It's the same, right? It's like if you have intelligence then you also have to have goals in what you want to do, or you have to have some kind of consciousness, but I think one of the crazier philosophical consequences of this is, okay, you have something like Meta AI right now or ChatGPT and it just sits there and you can ask it a question and it applies a lot of intelligence to answer that question and then it shuts down. Like that's intelligence with a lot of intelligence but no will or consciousness, I just don't think it's a very obvious outcome that this would be the case. But I think a lot of people anthropomorphize these things. When you think about science fiction, you think, well, you're going to get something that's really clever. It will want something or be able to feel something.
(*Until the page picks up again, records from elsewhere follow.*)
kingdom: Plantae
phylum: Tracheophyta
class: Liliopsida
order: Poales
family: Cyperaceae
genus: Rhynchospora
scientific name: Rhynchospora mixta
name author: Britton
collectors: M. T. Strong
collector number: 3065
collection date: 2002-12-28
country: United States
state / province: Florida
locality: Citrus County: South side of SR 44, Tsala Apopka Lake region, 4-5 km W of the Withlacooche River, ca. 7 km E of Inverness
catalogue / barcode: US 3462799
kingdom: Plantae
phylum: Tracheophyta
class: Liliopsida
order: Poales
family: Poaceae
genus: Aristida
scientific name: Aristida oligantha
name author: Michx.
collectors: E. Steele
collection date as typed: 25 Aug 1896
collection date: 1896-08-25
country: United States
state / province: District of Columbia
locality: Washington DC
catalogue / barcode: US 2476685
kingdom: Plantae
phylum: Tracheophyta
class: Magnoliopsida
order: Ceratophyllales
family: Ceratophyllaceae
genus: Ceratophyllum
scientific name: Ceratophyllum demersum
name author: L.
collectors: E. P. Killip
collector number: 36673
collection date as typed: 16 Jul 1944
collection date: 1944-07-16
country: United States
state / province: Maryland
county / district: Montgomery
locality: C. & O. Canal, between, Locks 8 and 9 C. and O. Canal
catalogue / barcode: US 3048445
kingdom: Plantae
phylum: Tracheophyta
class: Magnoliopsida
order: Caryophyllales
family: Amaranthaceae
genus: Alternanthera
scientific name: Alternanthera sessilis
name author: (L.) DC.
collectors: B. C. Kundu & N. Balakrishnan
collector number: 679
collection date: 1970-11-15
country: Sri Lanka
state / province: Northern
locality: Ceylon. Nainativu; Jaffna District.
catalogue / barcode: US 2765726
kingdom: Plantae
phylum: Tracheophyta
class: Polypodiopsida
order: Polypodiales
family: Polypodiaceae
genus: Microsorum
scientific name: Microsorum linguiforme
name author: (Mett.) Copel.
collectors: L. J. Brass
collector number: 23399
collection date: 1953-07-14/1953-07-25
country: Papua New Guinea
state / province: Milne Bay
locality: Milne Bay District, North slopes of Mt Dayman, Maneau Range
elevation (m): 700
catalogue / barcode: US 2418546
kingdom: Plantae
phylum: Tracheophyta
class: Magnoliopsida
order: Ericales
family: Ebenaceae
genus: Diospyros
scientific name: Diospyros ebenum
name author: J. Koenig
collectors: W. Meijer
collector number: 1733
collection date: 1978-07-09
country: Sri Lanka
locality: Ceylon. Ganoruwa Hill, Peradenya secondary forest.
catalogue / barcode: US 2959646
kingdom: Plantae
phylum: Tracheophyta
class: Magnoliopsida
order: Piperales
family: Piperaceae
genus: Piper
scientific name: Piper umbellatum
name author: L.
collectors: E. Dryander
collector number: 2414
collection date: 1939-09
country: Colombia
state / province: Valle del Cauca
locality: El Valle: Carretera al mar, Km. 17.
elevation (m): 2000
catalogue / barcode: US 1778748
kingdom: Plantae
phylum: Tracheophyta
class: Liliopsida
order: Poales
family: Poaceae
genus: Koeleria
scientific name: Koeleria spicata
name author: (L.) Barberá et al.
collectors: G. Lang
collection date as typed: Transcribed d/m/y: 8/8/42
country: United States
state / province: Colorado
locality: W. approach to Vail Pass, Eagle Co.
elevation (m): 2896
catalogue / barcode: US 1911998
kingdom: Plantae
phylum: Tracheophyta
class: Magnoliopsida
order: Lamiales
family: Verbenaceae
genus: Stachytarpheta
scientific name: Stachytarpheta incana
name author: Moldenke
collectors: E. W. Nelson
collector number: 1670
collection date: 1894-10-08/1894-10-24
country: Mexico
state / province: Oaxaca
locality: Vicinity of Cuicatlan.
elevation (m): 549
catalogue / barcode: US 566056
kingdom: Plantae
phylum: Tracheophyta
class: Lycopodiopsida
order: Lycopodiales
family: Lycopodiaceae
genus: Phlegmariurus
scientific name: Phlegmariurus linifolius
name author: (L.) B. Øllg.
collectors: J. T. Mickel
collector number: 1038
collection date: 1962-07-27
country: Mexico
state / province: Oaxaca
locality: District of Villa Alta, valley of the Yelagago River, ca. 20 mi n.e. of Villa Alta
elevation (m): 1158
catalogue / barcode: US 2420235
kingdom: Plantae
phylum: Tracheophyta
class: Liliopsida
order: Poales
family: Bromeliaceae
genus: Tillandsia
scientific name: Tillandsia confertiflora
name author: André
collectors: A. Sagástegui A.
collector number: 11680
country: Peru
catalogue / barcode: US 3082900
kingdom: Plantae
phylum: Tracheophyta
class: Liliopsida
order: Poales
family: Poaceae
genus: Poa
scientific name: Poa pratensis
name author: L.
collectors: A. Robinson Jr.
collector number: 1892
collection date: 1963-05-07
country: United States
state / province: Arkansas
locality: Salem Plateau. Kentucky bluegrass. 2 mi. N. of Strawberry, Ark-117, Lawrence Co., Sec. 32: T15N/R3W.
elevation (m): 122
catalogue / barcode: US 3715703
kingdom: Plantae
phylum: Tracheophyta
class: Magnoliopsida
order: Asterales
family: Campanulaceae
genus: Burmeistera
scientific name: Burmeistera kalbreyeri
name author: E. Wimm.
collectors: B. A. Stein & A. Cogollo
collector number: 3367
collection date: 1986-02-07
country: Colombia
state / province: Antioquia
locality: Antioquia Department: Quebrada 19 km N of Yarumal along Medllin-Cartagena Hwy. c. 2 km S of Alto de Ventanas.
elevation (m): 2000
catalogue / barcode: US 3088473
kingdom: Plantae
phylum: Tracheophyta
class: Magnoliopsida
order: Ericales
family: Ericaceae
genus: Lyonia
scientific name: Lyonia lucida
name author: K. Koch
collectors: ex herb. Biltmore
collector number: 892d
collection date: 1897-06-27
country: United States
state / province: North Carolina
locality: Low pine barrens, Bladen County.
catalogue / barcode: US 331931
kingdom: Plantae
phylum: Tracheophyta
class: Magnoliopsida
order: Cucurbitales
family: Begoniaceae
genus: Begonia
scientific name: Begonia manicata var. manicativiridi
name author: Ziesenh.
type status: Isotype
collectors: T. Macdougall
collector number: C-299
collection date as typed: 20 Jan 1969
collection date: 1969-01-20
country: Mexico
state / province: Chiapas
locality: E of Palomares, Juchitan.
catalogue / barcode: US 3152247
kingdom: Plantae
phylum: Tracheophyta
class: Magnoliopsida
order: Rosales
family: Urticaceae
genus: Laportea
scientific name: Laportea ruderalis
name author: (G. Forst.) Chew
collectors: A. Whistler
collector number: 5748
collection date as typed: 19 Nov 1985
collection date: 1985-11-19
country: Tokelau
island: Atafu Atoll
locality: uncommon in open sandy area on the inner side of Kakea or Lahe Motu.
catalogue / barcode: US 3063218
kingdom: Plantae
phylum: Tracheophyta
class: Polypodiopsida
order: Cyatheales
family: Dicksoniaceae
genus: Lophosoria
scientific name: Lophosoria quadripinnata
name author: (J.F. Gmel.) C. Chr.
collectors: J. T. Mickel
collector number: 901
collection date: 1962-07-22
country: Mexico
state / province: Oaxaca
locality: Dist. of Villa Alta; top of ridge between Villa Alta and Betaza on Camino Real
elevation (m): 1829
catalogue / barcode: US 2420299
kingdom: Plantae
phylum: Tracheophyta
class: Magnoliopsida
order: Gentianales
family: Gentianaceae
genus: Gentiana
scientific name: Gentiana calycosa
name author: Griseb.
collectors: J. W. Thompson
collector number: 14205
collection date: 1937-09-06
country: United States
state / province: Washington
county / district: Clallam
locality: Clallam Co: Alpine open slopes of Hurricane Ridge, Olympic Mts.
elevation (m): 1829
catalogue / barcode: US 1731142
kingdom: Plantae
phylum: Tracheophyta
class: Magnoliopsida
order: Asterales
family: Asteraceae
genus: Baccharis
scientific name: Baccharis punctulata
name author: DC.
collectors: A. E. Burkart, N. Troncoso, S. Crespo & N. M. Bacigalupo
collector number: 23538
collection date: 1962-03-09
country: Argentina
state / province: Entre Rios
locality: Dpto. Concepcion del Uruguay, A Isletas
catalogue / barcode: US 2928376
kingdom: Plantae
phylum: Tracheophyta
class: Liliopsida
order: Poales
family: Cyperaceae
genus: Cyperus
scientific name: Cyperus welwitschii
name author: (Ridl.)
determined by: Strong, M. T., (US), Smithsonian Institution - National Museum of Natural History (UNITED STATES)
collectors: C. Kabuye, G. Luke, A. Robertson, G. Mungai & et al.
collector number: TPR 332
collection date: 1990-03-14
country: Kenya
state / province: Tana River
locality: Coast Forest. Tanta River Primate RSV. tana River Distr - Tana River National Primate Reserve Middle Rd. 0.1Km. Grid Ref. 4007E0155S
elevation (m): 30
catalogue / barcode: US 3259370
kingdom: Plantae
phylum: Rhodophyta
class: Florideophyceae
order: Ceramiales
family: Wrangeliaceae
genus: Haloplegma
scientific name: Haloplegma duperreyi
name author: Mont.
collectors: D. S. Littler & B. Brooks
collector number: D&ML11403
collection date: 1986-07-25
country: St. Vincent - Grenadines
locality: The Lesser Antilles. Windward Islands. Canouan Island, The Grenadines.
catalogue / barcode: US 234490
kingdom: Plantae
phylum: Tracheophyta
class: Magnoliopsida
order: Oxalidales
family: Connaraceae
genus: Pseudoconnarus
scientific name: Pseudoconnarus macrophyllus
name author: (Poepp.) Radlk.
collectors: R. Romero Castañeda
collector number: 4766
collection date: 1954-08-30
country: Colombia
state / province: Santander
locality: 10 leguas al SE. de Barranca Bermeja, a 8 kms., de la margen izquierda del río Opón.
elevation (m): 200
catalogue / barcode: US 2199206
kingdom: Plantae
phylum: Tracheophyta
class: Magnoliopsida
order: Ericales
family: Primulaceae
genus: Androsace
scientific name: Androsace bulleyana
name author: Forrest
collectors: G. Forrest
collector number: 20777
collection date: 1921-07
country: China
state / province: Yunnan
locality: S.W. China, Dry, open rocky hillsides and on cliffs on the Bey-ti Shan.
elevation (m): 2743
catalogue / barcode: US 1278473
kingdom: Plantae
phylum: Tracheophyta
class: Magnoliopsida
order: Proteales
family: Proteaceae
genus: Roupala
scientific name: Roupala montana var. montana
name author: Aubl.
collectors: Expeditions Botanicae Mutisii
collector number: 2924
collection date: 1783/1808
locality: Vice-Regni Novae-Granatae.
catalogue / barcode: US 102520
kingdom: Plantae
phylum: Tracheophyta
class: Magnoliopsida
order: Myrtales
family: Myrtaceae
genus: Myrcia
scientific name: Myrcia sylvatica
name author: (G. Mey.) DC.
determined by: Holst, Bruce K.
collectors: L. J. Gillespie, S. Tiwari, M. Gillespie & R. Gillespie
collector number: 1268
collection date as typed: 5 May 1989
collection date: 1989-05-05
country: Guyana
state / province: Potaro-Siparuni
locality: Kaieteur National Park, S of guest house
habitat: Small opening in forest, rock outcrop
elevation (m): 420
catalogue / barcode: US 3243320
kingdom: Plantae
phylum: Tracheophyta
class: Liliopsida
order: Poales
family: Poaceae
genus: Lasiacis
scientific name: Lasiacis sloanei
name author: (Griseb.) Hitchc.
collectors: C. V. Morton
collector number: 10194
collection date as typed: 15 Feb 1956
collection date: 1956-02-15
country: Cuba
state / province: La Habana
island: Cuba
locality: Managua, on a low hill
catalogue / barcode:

Host: Well, you know, when ChatGPT found itself about to be cyprus telegram data shut down, it tried to replicate itself, tried to rewrite its code.
Host: What, you don’t know? It happened recently. Jamie will pull up the relevant information. We were talking about this the other day, and it’s so shocking. When it realized it was going to be phased out and they were going to put out a new version and it was going to be shut down, it actually tried to copy its own code and tried to proactively rewrite the code.
Mark Zuckerberg: Well, I mean, it depends on the goals that you set for it. I mean, there are a lot of weird...
Host: We have many such examples. What's going on? Bring up the title. "AI strikes back: The story of how ChatGPT tried to copy itself". This happened six days ago.